Bethe-Salpeter kernel and properties of strange-quark mesons

TL;DR

This paper develops a symmetry-consistent Bethe-Salpeter kernel method for calculating properties of strange-quark mesons, providing insights into meson spectra, decay constants, and the emergence of mass in the standard model.

Contribution

It introduces a novel, symmetry-preserving approach to compute meson spectra and decay constants using Bethe-Salpeter kernels compatible with gluon-quark vertices.

Findings

Predicted masses of unobserved meson states

Calculated decay constants for ground and excited states

Highlighted the importance of emergent hadron mass in meson properties

Abstract

Focusing on the continuum meson bound-state problem, a novel method is used to calculate closed-form Bethe-Salpeter kernels that are symmetry consistent with any reasonable gluon-quark vertex, $\Gamma_\nu$, and therewith deliver a Poincar\'e-invariant treatment of the spectrum and decay constants of the ground- and first-excited states of $u$, $d$, $s$ mesons.
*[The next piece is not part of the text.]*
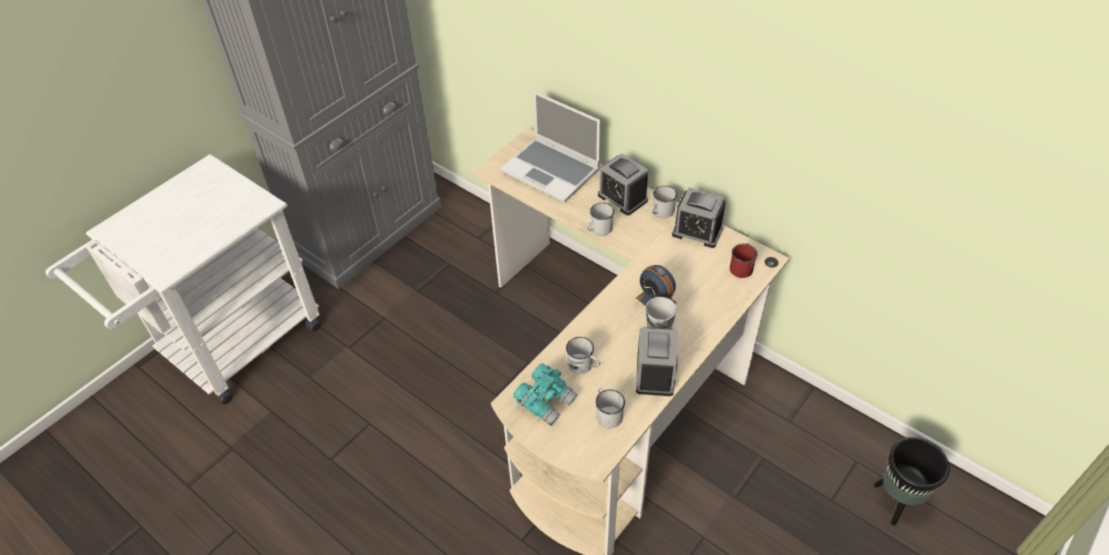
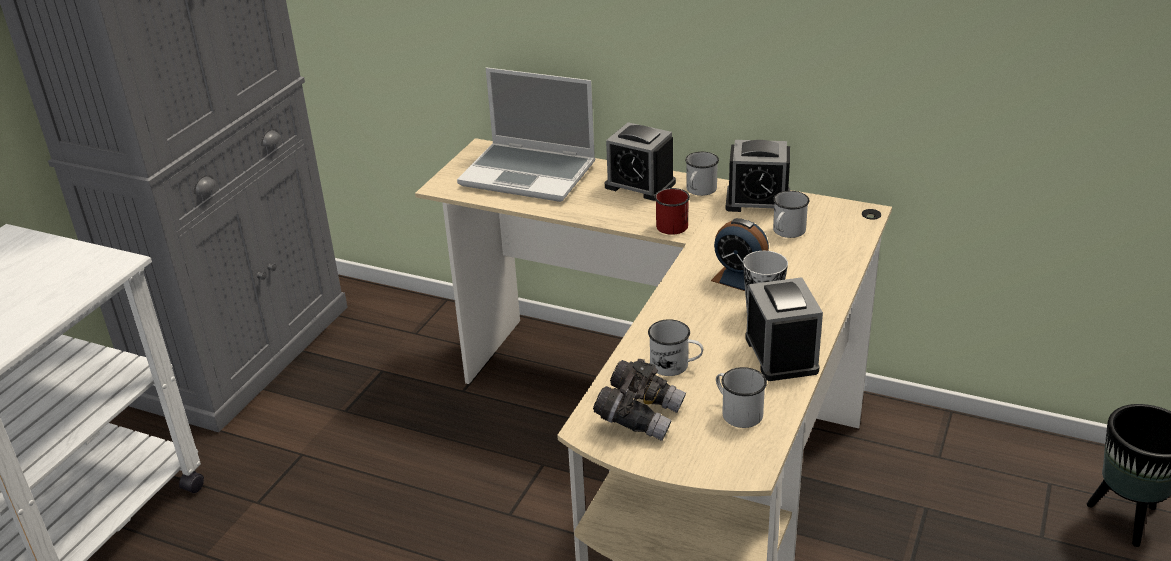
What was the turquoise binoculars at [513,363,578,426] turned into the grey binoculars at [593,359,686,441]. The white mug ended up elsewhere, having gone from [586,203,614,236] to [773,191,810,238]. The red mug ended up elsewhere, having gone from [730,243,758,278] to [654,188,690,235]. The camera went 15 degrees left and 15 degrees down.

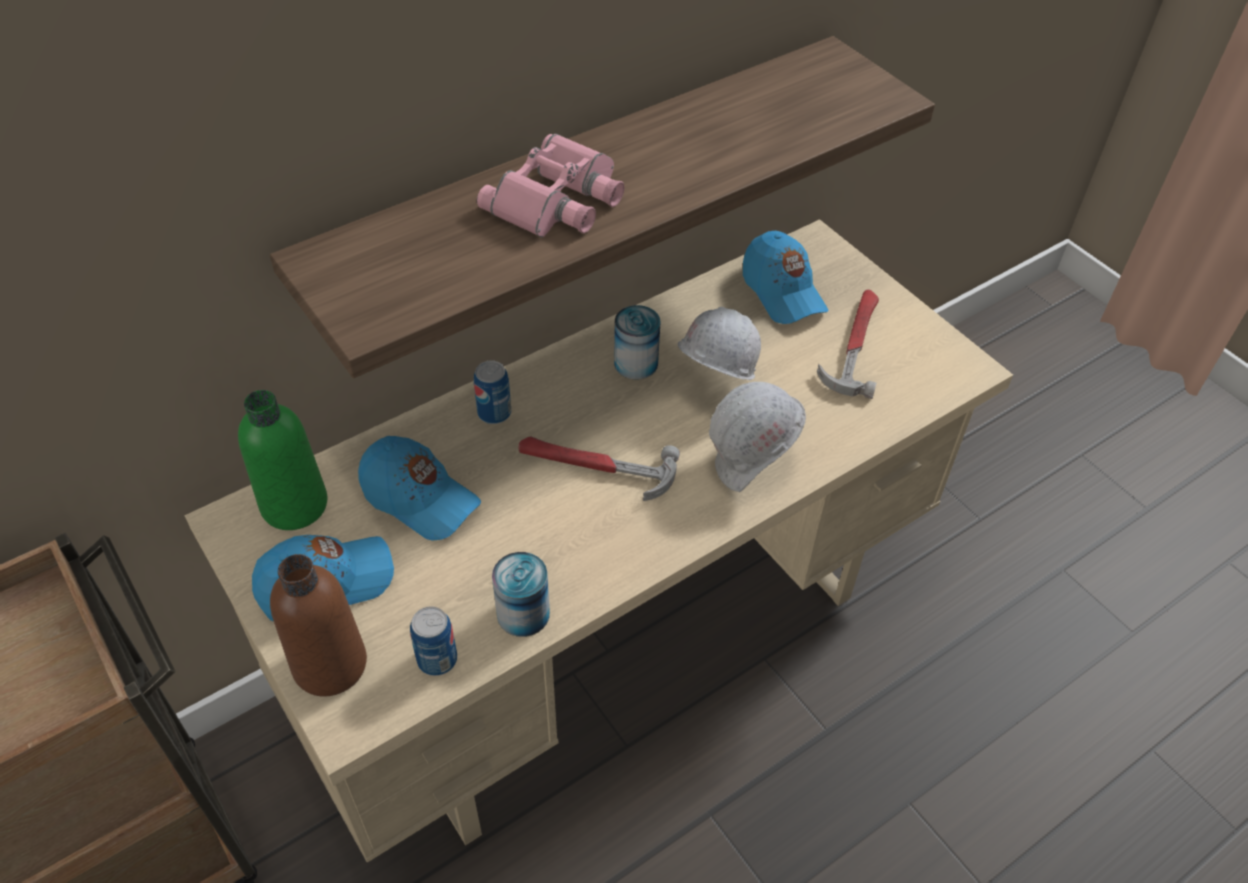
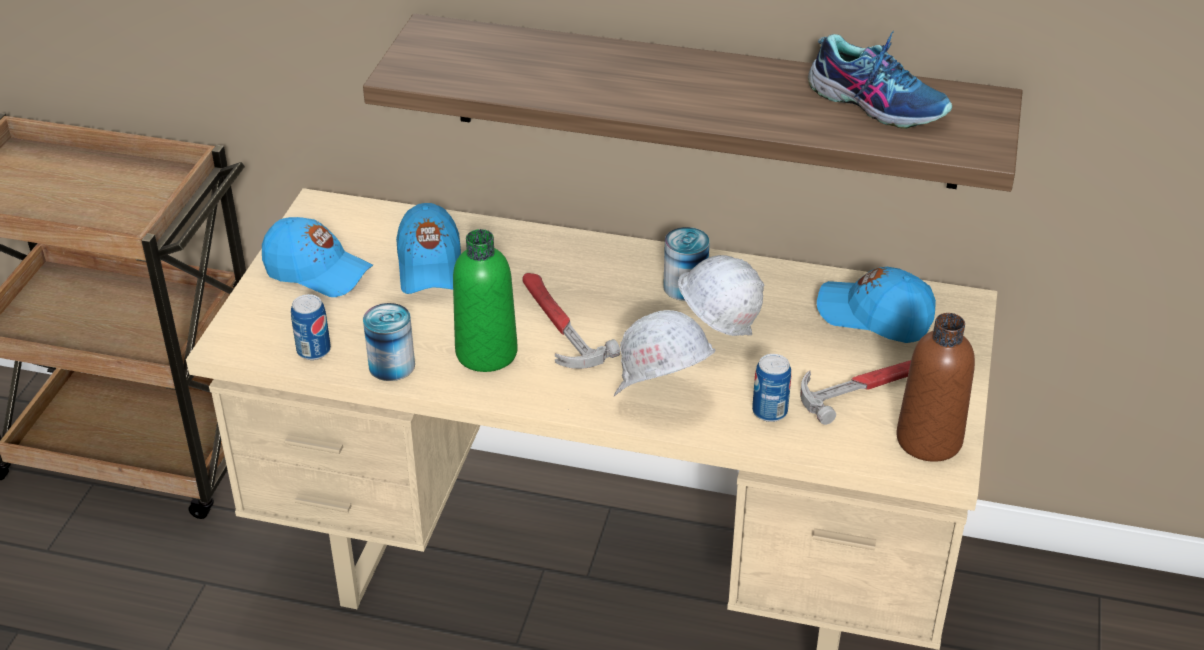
The green bottle ended up elsewhere, having gone from [238,390,327,530] to [453,229,518,372]. The brown bottle ended up elsewhere, having gone from [270,554,367,697] to [896,313,975,462]. The can ended up elsewhere, having gone from [474,360,511,424] to [752,354,791,422]. The second view lost the pink binoculars at [477,134,625,237]. The blue cap at [743,231,828,324] ended up facing another way, 90 degrees clockwise from before. The second view gained the shoe at [808,31,952,129]. The camera went 50 degrees right and 10 degrees down.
The predictions include masses of as-yet unseen states and many unmeasured decay constants. The analysis reveals that a realistic, unified description of meson properties (including level orderings and mass splittings) requires a sound expression of emergent hadron mass in bound-state kernels; alternatively, that such properties may reveal much about the emergence of mass in the standard model.